-- Begin Supplied data --

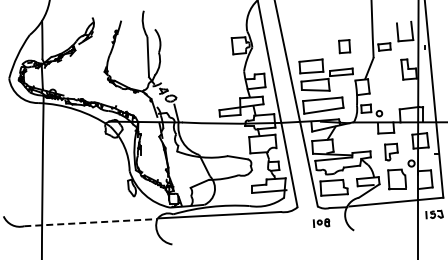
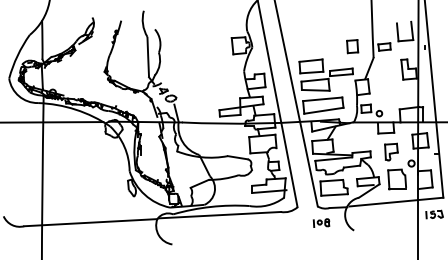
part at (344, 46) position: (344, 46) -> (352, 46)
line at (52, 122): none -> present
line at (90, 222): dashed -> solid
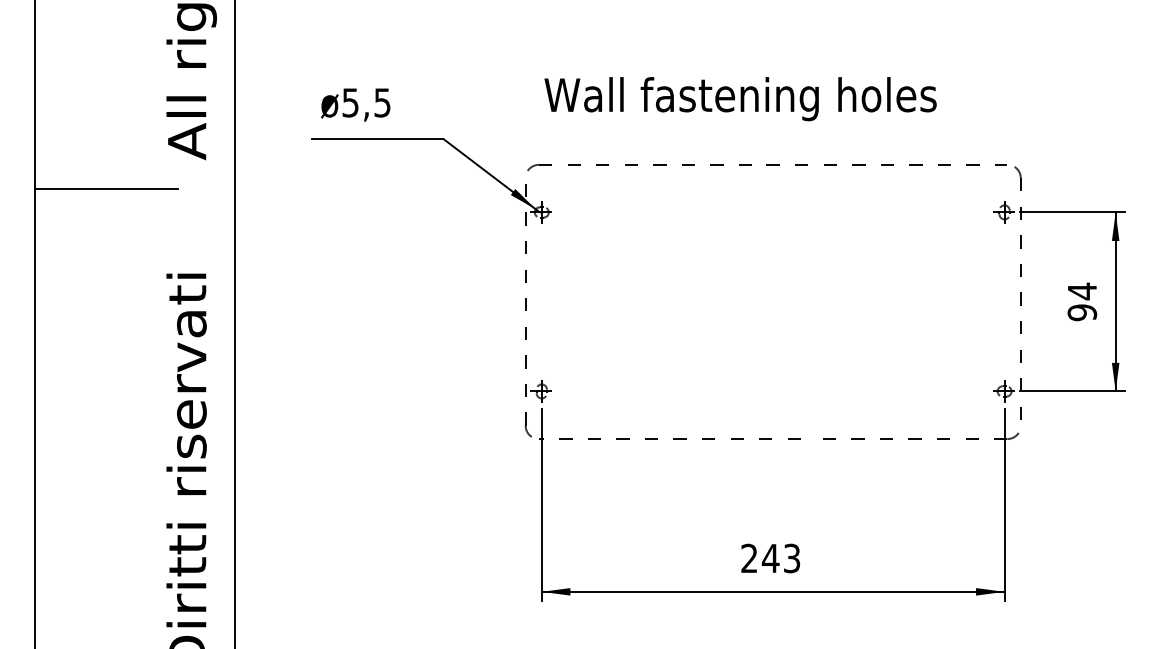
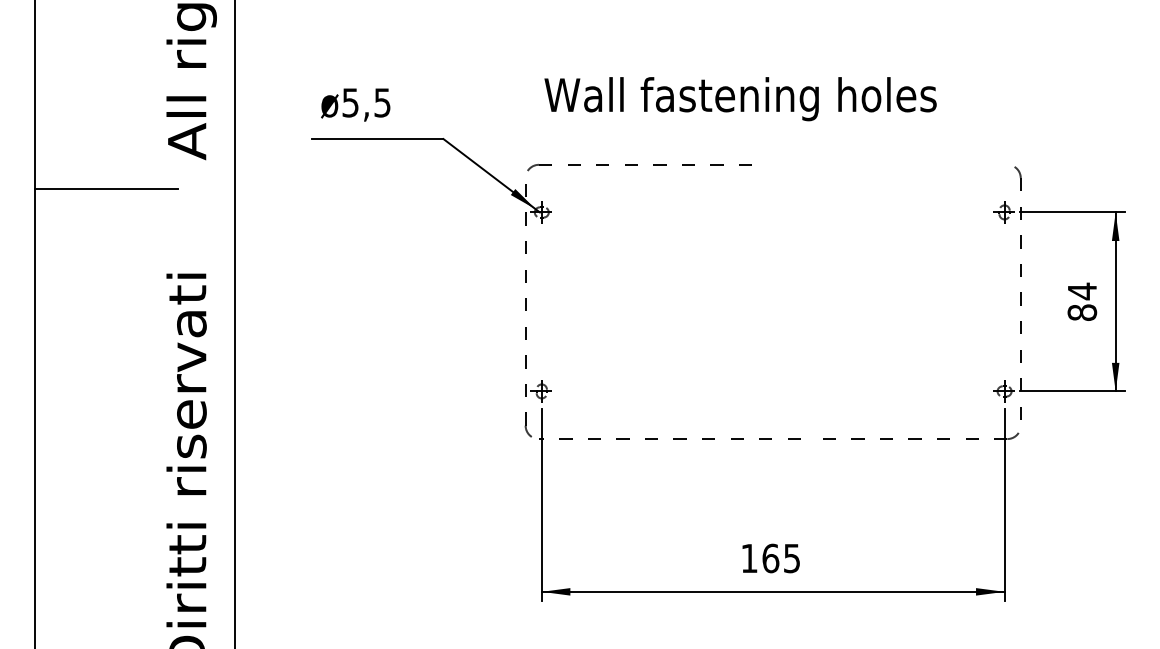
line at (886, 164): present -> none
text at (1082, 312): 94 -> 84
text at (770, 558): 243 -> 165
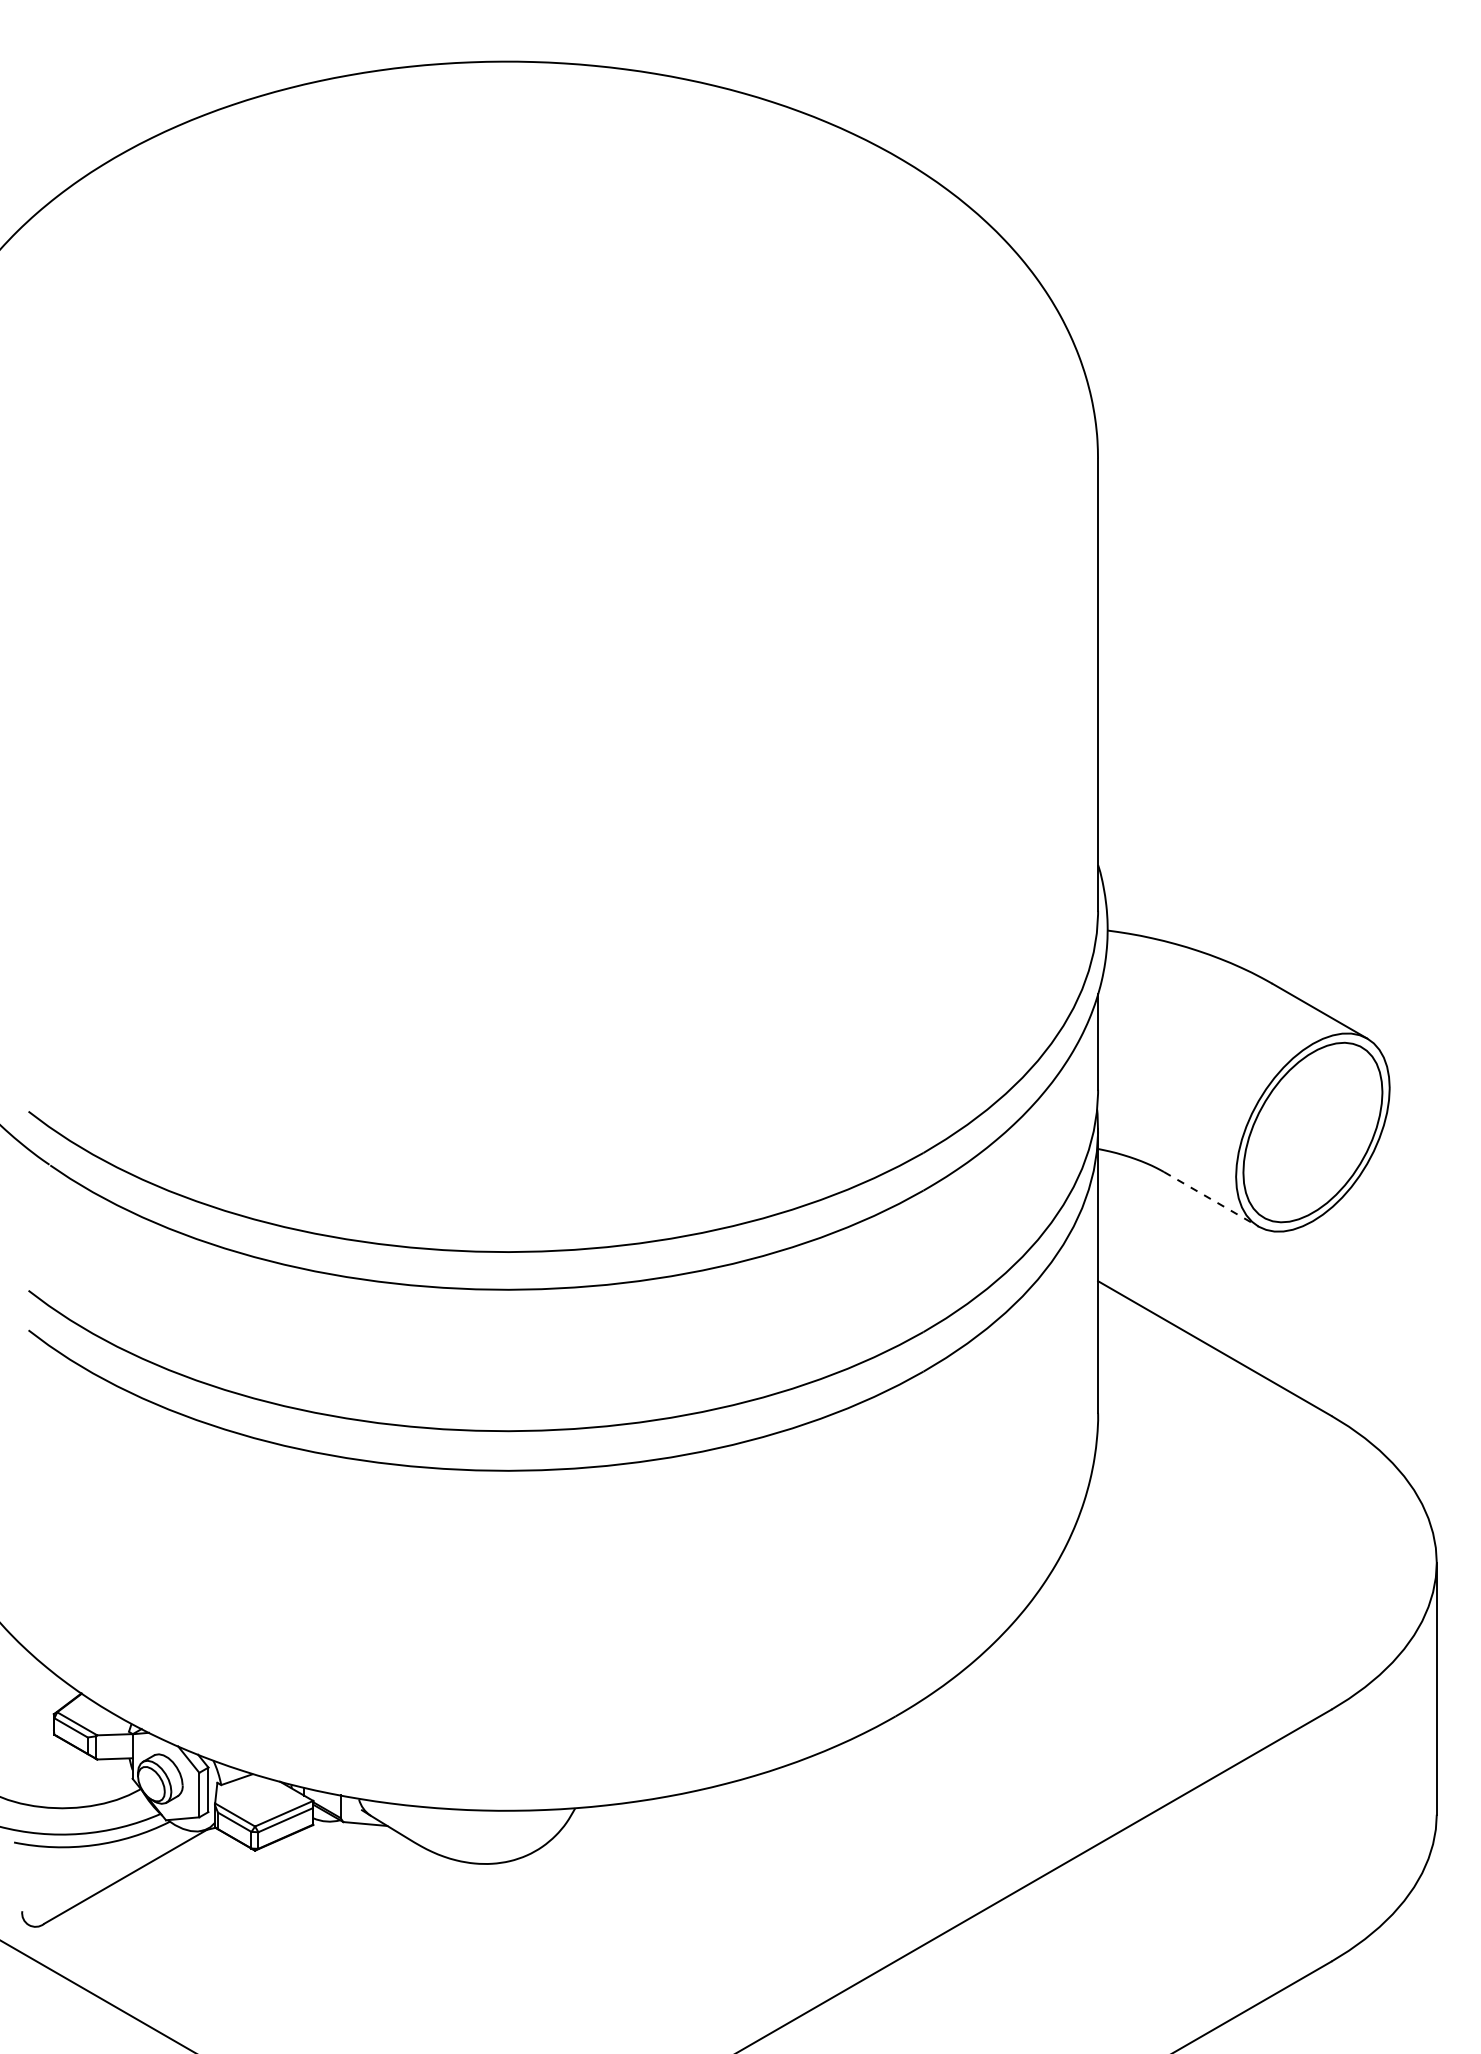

-- End Supplied data --

Problem:
Copy every line of the records above without changing anything, but please leave out the pictures.

Response to the task:
part at (344, 46) position: (344, 46) -> (352, 46)
line at (52, 122): none -> present
line at (90, 222): dashed -> solid
line at (886, 164): present -> none
text at (1082, 312): 94 -> 84
text at (770, 558): 243 -> 165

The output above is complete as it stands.